The image was taken in Gaza by professional photographer Abdel Kareem Hana for Associated Press (AP), with which AAP is partnered.

Also visible in the AAP photo library in a sequence of images taken at the same time, and dated July 26, 2025, it's been used widely by the global press, including ABC News in the US and New Zealand's 1News.

Palestinians struggle for food, Gaza City, July 26, 2025
Another photo taken by Abdel Kareem Hana shows the same girl on July 26, 2025. (AP PHOTO/Abdel Kareem Hana)

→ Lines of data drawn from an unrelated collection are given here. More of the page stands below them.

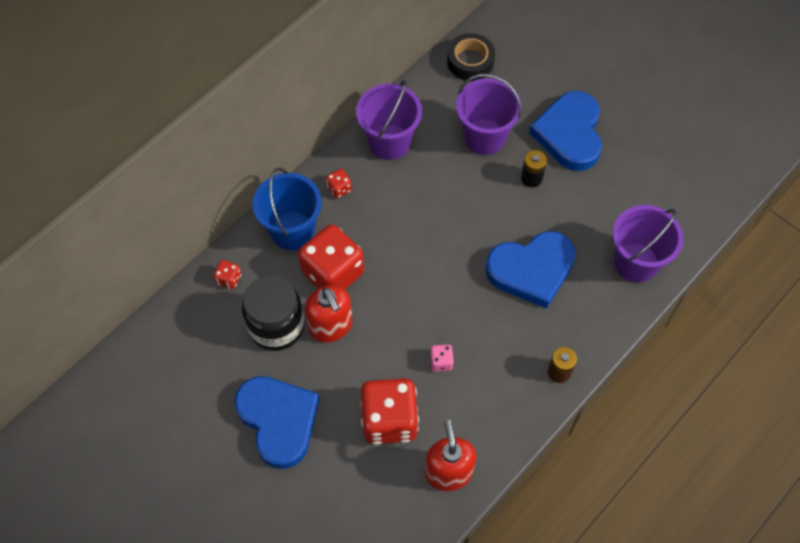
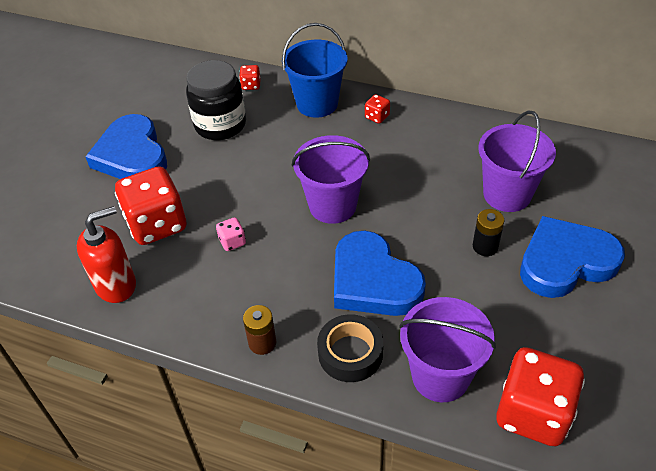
camera: 70 degrees right, 15 degrees down
blue heart [234,376,320,469] -> blue heart turned 120 degrees clockwise [86,114,167,179]
red dice [298,224,364,289] -> red dice moved to [496,347,585,446]
red soap dispenser [305,285,352,343] -> none
purple bucket [356,80,422,160] -> purple bucket moved to [292,135,370,224]
black tape [447,33,495,81] -> black tape moved to [317,314,383,382]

Adam Berry, an AI expert at the University of Technology Sydney and deputy director of the Human Technology Institute, told AAP FactCheck it was difficult to say what Grok is doing, but pointed to its system prompts as providing clues.

Detailed online, the prompts instruct Grok to lean towards assuming subjective viewpoints from media are biased.

In particular, Professor Berry pointed to line 38 of the prompts: "If the user asks a controversial query that requires web or X search, search for a distribution of sources that represents all parties/stakeholders. Assume subjective viewpoints sourced from media are biased."

The question about the image, Prof Berry said, likely falls into the "controversial query" bracket.

"Given the note about media bias, I suspect you could be seeing something related to that here."

X did not respond to AAP FactCheck's request for comment.

The logo of social media app X on a smartphone in, October 11, 2024
Social media platform X has come under fire for content published by its chatbot, Grok. (Joel Carrett/AAP PHOTOS)

The claim comes amid multiple reports of starvation - and denials from Israel.

The World Health Organization reported 74 malnutrition-related deaths in 2025, 63 having occurred in July, with the British Red Cross reporting severe malnutrition in Gaza and a "critical risk of famine".

Meanwhile, Prime Minister Anthony Albanese said in a media statement on July 25, 2025, that children in Gaza are starving, but Israel's Prime Minister Benjamin Netanyahu said in a video posted on X that there's no starvation in Gaza.

Analysis of more than 100,000 X posts by the Digital Forensic Research Lab found Grok struggled with fact-checking during the Israel-Iran conflict in June 2025, while a March 2025 study by Columbia University's Tow Center for Digital Journalism found Grok-3 Search inaccurately cited news sources 94 per cent of the time.

Reuters photographer Rodi Said did take photos of refugees from the Yazidi sect fleeing in 2014, including one (image 8) depicting a young girl of a similar age and with similar features, but AAP FactCheck found none that matched the image from Gaza.

Another of the images (image 7), by Reuters photographer Youssef Boudlal, does carry the caption "A girl from the minority Yazidi sect, fleeing the violence in the Iraqi town of Sinjar", and shows a girl who bears a vague resemblance to the Gazan girl in 2025.

Prof Berry explained Grok is not the best tool for checking facts, noting it understands what a fact-check looks like but may not be actually conducting them correctly, instead regurgitating key phrases often used by fact-checking organisations.

He said he'd be very wary trusting fact checks from Grok or any large language model (LLM).

"If I were looking to do a fact check with an LLM, I'd probably aim to use a 'deep research'-style approach or any other method that provides references I can check myself."